Could you transcribe every record below exactly, leaving out any pictures?

Segment Open

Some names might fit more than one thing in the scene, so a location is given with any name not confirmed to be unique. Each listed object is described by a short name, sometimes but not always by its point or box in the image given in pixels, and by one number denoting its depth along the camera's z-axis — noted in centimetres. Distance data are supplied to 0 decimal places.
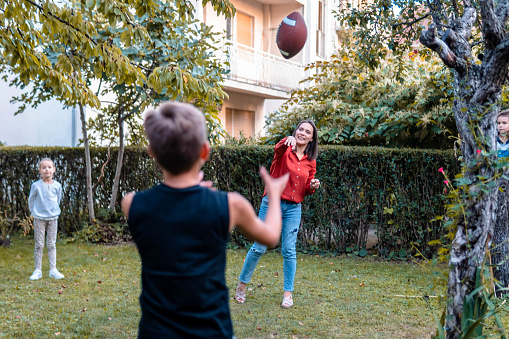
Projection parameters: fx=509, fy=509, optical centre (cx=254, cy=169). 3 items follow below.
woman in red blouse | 529
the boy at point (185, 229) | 198
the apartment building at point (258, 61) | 1552
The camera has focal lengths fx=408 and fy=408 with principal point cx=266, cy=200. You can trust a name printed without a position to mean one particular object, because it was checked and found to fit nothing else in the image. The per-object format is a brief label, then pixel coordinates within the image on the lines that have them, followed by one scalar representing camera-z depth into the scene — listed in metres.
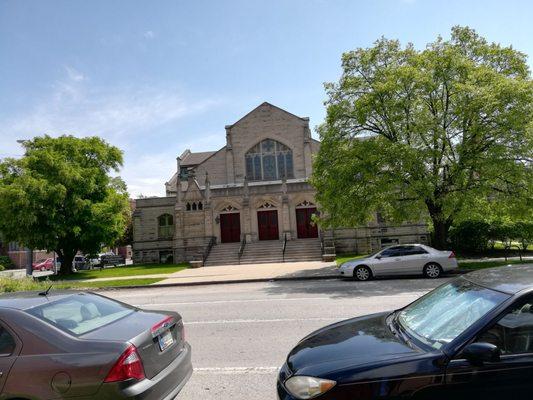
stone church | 33.16
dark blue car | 2.94
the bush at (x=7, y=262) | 54.86
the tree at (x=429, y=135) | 16.55
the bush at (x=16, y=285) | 14.27
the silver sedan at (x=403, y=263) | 15.87
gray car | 3.59
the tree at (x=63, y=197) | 27.00
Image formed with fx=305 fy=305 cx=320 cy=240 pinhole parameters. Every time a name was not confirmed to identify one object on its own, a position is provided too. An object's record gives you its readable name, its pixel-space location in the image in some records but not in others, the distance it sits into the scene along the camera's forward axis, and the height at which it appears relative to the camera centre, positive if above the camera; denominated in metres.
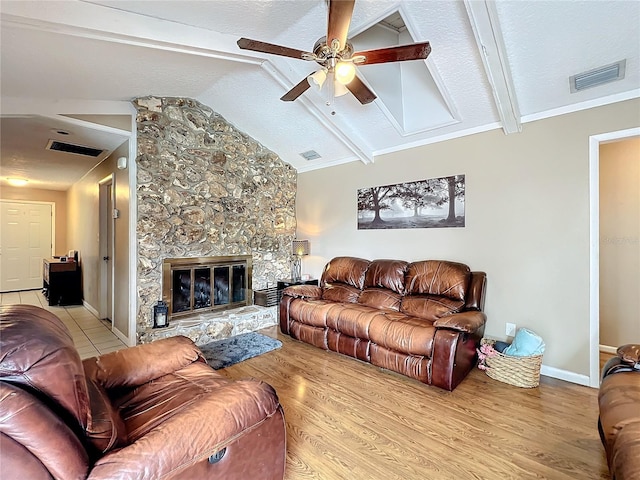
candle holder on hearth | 3.47 -0.86
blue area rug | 3.13 -1.23
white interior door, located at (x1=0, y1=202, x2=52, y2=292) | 6.49 -0.07
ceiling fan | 1.87 +1.24
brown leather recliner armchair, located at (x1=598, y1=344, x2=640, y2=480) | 1.10 -0.76
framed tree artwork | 3.43 +0.44
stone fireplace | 3.47 +0.44
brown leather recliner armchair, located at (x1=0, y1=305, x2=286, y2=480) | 0.81 -0.66
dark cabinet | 5.42 -0.78
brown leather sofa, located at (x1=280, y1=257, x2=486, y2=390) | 2.56 -0.75
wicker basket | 2.58 -1.11
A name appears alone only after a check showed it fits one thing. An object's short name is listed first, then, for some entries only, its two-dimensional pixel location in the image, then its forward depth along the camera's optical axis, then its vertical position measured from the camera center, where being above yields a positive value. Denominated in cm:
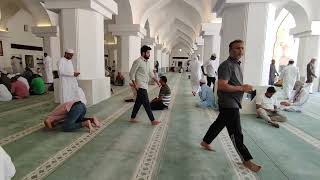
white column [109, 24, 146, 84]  977 +84
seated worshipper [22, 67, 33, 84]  864 -49
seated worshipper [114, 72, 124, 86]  1033 -70
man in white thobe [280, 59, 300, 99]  714 -32
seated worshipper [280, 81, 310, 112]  571 -78
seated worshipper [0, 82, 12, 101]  629 -83
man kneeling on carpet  377 -85
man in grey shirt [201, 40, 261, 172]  253 -32
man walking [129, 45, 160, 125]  414 -25
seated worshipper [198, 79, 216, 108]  598 -79
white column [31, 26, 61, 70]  995 +83
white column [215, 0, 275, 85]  515 +66
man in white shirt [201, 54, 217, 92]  748 -24
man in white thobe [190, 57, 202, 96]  792 -32
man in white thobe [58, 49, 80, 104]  489 -35
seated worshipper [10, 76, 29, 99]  678 -77
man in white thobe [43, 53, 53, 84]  998 -17
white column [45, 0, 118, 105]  580 +59
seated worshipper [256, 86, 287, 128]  472 -81
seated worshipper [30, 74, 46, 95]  749 -77
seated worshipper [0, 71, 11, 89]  726 -58
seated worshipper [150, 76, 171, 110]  557 -80
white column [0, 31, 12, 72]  1230 +42
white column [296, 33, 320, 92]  882 +52
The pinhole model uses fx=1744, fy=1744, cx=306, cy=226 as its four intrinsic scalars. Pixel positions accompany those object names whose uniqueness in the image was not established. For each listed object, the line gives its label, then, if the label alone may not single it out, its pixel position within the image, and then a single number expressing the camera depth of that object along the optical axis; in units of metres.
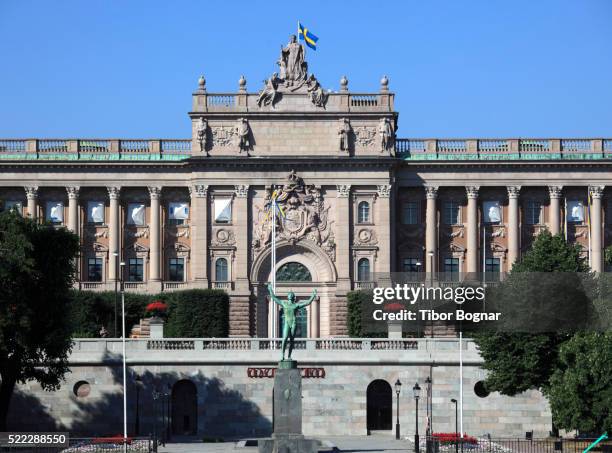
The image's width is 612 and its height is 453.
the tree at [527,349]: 100.19
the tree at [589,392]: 90.38
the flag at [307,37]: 135.90
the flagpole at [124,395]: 99.59
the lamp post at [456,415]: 104.43
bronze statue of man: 84.12
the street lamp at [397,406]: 103.88
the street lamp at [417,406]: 93.12
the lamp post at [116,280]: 124.07
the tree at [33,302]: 95.69
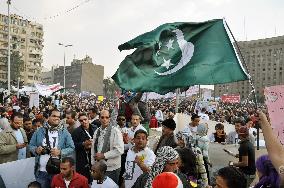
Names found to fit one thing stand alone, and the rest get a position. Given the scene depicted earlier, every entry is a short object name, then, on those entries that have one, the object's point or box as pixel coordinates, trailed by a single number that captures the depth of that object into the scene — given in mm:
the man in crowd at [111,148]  6215
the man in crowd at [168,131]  6188
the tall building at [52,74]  195500
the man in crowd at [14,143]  7082
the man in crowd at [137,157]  5660
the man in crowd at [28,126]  8913
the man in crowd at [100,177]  5621
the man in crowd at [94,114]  9455
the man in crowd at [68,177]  5766
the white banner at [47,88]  25236
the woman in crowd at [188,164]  4922
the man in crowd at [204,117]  16631
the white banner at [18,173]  6480
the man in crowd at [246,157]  6055
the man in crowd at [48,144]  6426
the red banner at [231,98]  40047
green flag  5805
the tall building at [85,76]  172250
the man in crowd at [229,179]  3508
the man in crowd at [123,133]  6894
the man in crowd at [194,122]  9077
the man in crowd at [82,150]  7348
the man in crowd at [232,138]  10352
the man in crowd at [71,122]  8636
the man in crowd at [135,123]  7646
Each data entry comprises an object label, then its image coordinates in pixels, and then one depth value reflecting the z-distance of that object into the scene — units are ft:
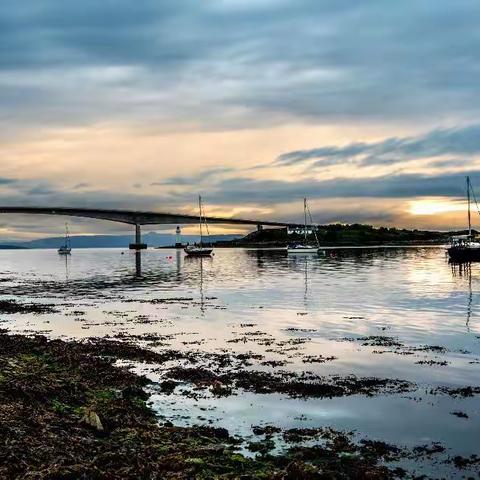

Segment Closed

• [COMPLETED TASK]
Some names might fit more than one thing in the scene, so a location is given with any name not confirmed to be unique. Each listed object is described by a short name, sometimes but not always by its point or box in the image given in pixels, and by one number denoting its depth along the camera's z-axis — noted in centimetres. Distance data are supplied to 0 decimal places.
Projection parameters: fx=509, fy=509, optical centre (cx=254, cy=169). 3 items follow below.
woman in red blouse | 529
the boy at point (185, 229) | 198
the apartment building at point (258, 61) | 1552
The camera has focal lengths fx=408 and fy=408 with principal point cx=266, cy=200. You can trust a name printed without a position to mean one particular object, because it was checked and found to fit nothing else in the image. The per-object format is a brief label, then pixel coordinates within the image on the lines that have them, followed by one scalar representing camera-z depth into the scene — listed in metres.
stone church | 33.16
dark blue car | 2.94
the bush at (x=7, y=262) | 54.86
the tree at (x=429, y=135) | 16.55
the bush at (x=16, y=285) | 14.27
the silver sedan at (x=403, y=263) | 15.87
gray car | 3.59
the tree at (x=63, y=197) | 27.00
Image formed with fx=305 fy=305 cx=320 cy=240 pinhole parameters. Every time a name was not confirmed to identify one object on its own, a position is provided too. An object's record gives you its readable name, its pixel-space location in the image in some records but not in others, the distance it sits into the scene along the camera's forward axis, and the height at which it appears relative to the camera centre, positive if above the camera; denominated in metres.
candle holder on hearth | 3.47 -0.86
blue area rug | 3.13 -1.23
white interior door, located at (x1=0, y1=202, x2=52, y2=292) | 6.49 -0.07
ceiling fan | 1.87 +1.24
brown leather recliner armchair, located at (x1=598, y1=344, x2=640, y2=480) | 1.10 -0.76
framed tree artwork | 3.43 +0.44
stone fireplace | 3.47 +0.44
brown leather recliner armchair, located at (x1=0, y1=305, x2=286, y2=480) | 0.81 -0.66
dark cabinet | 5.42 -0.78
brown leather sofa, located at (x1=280, y1=257, x2=486, y2=390) | 2.56 -0.75
wicker basket | 2.58 -1.11
A name appears alone only after a check showed it fits one thing. An object's short name is listed first, then, for some entries only, its two-dimensional pixel location in the image, then its forward depth along the camera's optical axis, then its vertical position measured from the camera center, where being above yields a positive value. Denominated in cm:
white column [109, 24, 146, 84]  977 +84
seated worshipper [22, 67, 33, 84]  864 -49
seated worshipper [114, 72, 124, 86]  1033 -70
man in white thobe [280, 59, 300, 99]  714 -32
seated worshipper [280, 81, 310, 112]  571 -78
seated worshipper [0, 82, 12, 101]  629 -83
man kneeling on carpet  377 -85
man in grey shirt [201, 40, 261, 172]  253 -32
man walking [129, 45, 160, 125]  414 -25
seated worshipper [198, 79, 216, 108]  598 -79
white column [31, 26, 61, 70]  995 +83
white column [215, 0, 275, 85]  515 +66
man in white shirt [201, 54, 217, 92]  748 -24
man in white thobe [190, 57, 202, 96]  792 -32
man in white thobe [58, 49, 80, 104]  489 -35
seated worshipper [10, 76, 29, 99]  678 -77
man in white thobe [43, 53, 53, 84]  998 -17
white column [45, 0, 118, 105]  580 +59
seated worshipper [256, 86, 287, 128]  472 -81
seated worshipper [30, 74, 46, 95]  749 -77
seated worshipper [0, 71, 11, 89]  726 -58
seated worshipper [150, 76, 171, 110]  557 -80
white column [0, 31, 12, 72]  1230 +42
white column [296, 33, 320, 92]  882 +52
The pinhole model uses fx=1744, fy=1744, cx=306, cy=226 as its four intrinsic scalars. Pixel positions accompany those object names whose uniqueness in the image was not established. For each listed object, the line gives its label, then, if the label alone may not single it out, its pixel position within the image, and then a single number expressing the camera depth of that object along the optical axis; in units of metres.
The image's width is 612 and its height is 453.
the tree at [527,349]: 100.19
the tree at [589,392]: 90.38
the flag at [307,37]: 135.90
the flagpole at [124,395]: 99.59
the lamp post at [456,415]: 104.43
bronze statue of man: 84.12
the street lamp at [397,406]: 103.88
the street lamp at [417,406]: 93.12
the lamp post at [116,280]: 124.07
the tree at [33,302]: 95.69
Names found to fit one thing stand alone, and the rest get a position. Given the scene depicted earlier, every entry is a short object name, then, on those entries that have one, the object's point or box as pixel coordinates, trailed by a single number that captures the depth of that object into the scene — given in mm:
the man in crowd at [111,148]  6215
the man in crowd at [168,131]  6188
the tall building at [52,74]  195500
the man in crowd at [14,143]  7082
the man in crowd at [137,157]  5660
the man in crowd at [28,126]  8913
the man in crowd at [100,177]  5621
the man in crowd at [94,114]  9455
the man in crowd at [68,177]  5766
the white banner at [47,88]  25236
the woman in crowd at [188,164]  4922
the man in crowd at [204,117]  16631
the white banner at [18,173]  6480
the man in crowd at [246,157]  6055
the man in crowd at [48,144]  6426
the red banner at [231,98]  40047
green flag  5805
the tall building at [85,76]  172250
the man in crowd at [229,179]  3508
the man in crowd at [123,133]  6894
the man in crowd at [194,122]  9077
the man in crowd at [82,150]  7348
the man in crowd at [232,138]  10352
the man in crowd at [71,122]  8636
the man in crowd at [135,123]  7646
Each data entry comprises an object label, then its image coordinates in pixels, and then one depth value reflecting the z-distance of that object into the scene — units are ft:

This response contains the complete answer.